§ **PASSAGE SHOWN**:
-*-*-
BRENDA WEKSLER, UNITED STATES MAGISTRATE JUDGE

Before the Court is pro se Plaintiff Julius Bradford's Second Amended Complaint. ECF No. 56. Although Plaintiff's filing is titled Motion to File an Amended Complaint,” the Court construes it as an amended complaint subject to screening under 28 U.S.C. § 1915A(a). This is because Plaintiff is an incarcerated individual seeking redress from a governmental entity. 28 U.S.C. § 1915A(a).

As a procedural matter, the Court previously screened Plaintiff's First Amended Complaint and dismissed it without prejudice and with leave to amend.[1] ECF No. 38. Following several requests to extend the due date for filing the amended complaint, the Court ordered Plaintiff to file his Second Amended Complaint by June 24, 2022. ECF No. 55. But Plaintiff filed it on July 5, 2022. ECF No. 56. Plaintiff attributes the delay to external factors: He submitted the amended complaint for electronic filing on June 24, 2022, but it was returned to him from the prison law library on June 28, 2022 in its original condition and with no indication as to whether it was filed. ECF No. 57. In light of this explanation, the Court finds good cause and excusable neglect under Fed.R.Civ.P. 6(b)(1)(B) to extend the deadline for filing the Second Amended Complaint.
-*-*-
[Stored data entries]
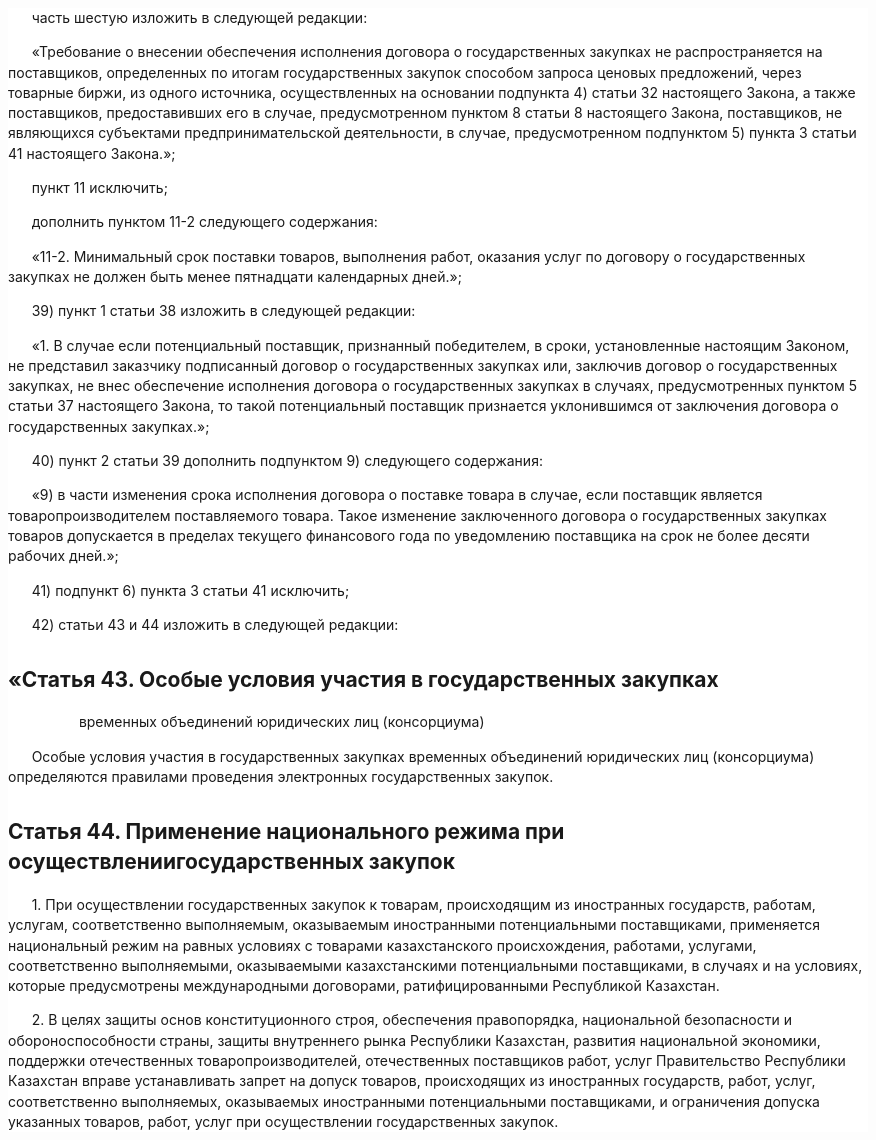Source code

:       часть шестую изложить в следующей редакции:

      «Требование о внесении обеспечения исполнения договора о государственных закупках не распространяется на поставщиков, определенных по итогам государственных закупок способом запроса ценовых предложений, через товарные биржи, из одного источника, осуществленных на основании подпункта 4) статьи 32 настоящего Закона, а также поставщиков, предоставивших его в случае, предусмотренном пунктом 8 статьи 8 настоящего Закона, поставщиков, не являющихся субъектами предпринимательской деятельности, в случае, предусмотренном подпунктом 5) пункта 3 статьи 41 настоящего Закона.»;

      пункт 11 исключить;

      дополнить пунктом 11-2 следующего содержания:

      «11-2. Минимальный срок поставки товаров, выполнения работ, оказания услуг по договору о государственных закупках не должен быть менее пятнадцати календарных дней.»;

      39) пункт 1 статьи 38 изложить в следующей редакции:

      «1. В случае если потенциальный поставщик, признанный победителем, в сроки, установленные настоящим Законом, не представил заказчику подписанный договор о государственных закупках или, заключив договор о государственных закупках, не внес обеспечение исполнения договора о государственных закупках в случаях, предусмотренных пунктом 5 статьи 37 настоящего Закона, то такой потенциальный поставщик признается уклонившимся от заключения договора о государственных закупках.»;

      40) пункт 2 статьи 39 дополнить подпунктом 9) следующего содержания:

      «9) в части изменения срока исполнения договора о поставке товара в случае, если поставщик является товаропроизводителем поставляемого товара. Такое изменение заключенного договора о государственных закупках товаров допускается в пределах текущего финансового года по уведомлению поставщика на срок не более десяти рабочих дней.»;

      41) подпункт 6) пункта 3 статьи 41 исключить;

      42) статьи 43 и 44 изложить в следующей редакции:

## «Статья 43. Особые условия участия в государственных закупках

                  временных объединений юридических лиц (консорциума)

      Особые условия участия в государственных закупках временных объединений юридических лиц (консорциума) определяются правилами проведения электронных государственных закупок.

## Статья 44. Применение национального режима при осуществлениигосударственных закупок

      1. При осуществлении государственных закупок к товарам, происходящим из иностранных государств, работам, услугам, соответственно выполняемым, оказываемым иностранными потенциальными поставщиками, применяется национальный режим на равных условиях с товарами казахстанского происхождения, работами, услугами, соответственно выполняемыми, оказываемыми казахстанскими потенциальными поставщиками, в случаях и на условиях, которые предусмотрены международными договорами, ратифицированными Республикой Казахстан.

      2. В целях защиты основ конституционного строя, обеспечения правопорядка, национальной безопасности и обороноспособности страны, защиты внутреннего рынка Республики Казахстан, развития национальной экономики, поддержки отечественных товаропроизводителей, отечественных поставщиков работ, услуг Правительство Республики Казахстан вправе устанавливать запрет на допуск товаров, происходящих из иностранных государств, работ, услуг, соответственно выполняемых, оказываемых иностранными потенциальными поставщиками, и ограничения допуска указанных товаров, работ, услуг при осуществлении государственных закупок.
-*-*-
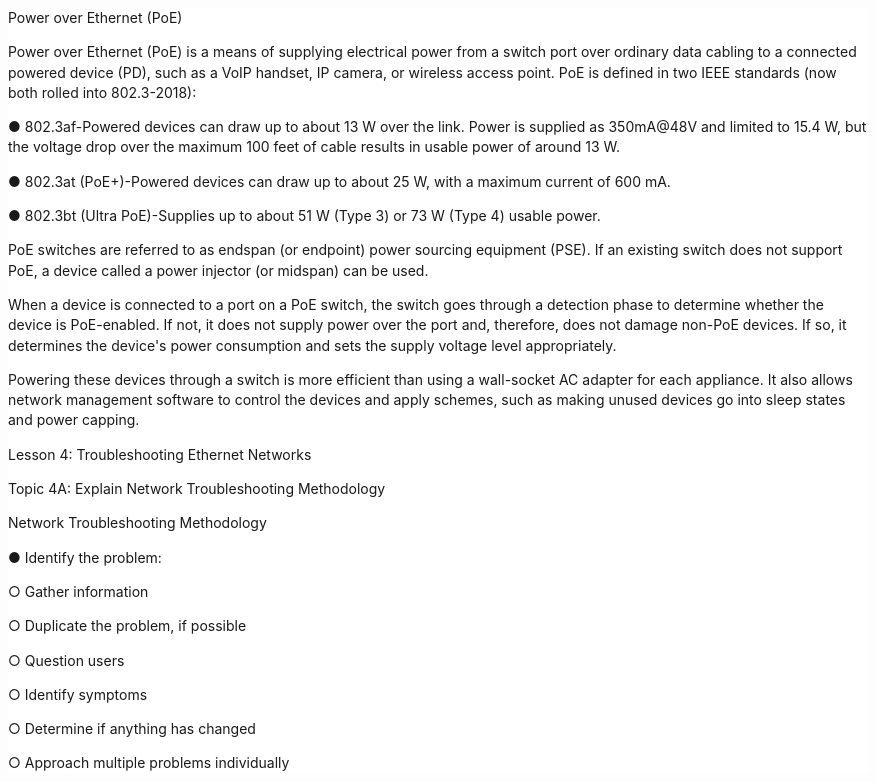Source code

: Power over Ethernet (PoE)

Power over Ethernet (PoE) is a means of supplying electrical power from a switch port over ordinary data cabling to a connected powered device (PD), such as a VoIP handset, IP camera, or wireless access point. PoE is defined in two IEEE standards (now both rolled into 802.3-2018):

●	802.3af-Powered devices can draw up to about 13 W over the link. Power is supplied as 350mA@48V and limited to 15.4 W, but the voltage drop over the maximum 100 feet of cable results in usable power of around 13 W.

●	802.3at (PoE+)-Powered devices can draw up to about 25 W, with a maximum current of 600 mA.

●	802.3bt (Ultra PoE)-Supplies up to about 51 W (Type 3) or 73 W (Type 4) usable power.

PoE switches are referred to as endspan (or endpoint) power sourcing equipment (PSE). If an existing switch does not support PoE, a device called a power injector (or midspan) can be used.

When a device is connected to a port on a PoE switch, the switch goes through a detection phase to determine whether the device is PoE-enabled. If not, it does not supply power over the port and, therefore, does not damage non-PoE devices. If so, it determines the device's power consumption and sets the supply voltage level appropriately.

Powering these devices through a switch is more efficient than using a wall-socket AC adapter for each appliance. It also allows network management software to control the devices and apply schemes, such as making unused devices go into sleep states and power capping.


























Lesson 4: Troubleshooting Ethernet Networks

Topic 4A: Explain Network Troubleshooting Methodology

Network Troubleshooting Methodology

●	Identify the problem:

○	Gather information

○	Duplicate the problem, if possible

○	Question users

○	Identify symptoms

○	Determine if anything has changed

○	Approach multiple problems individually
-*-*-
§ **WORK TASK 1**: Output the court passage unchanged, from "Before the Court" down to "entity. 28 U.S.C. § 1915A(a).".
§ **WORK TASK 2**: Name every distinct ECF number cited in the court passage, in the order each first appears.
§ **WORK TASK 3**: According to the court passage, by what date had the Court ordered Plaintiff to file his Second Amended Complaint?

§ **WRITTEN RESPONSE 1**:
Before the Court is pro se Plaintiff Julius Bradford's Second Amended Complaint. ECF No. 56. Although Plaintiff's filing is titled Motion to File an Amended Complaint,” the Court construes it as an amended complaint subject to screening under 28 U.S.C. § 1915A(a). This is because Plaintiff is an incarcerated individual seeking redress from a governmental entity. 28 U.S.C. § 1915A(a).

§ **WRITTEN RESPONSE 2**: ECF No. 56, ECF No. 38, ECF No. 55, ECF No. 57

§ **WRITTEN RESPONSE 3**: June 24, 2022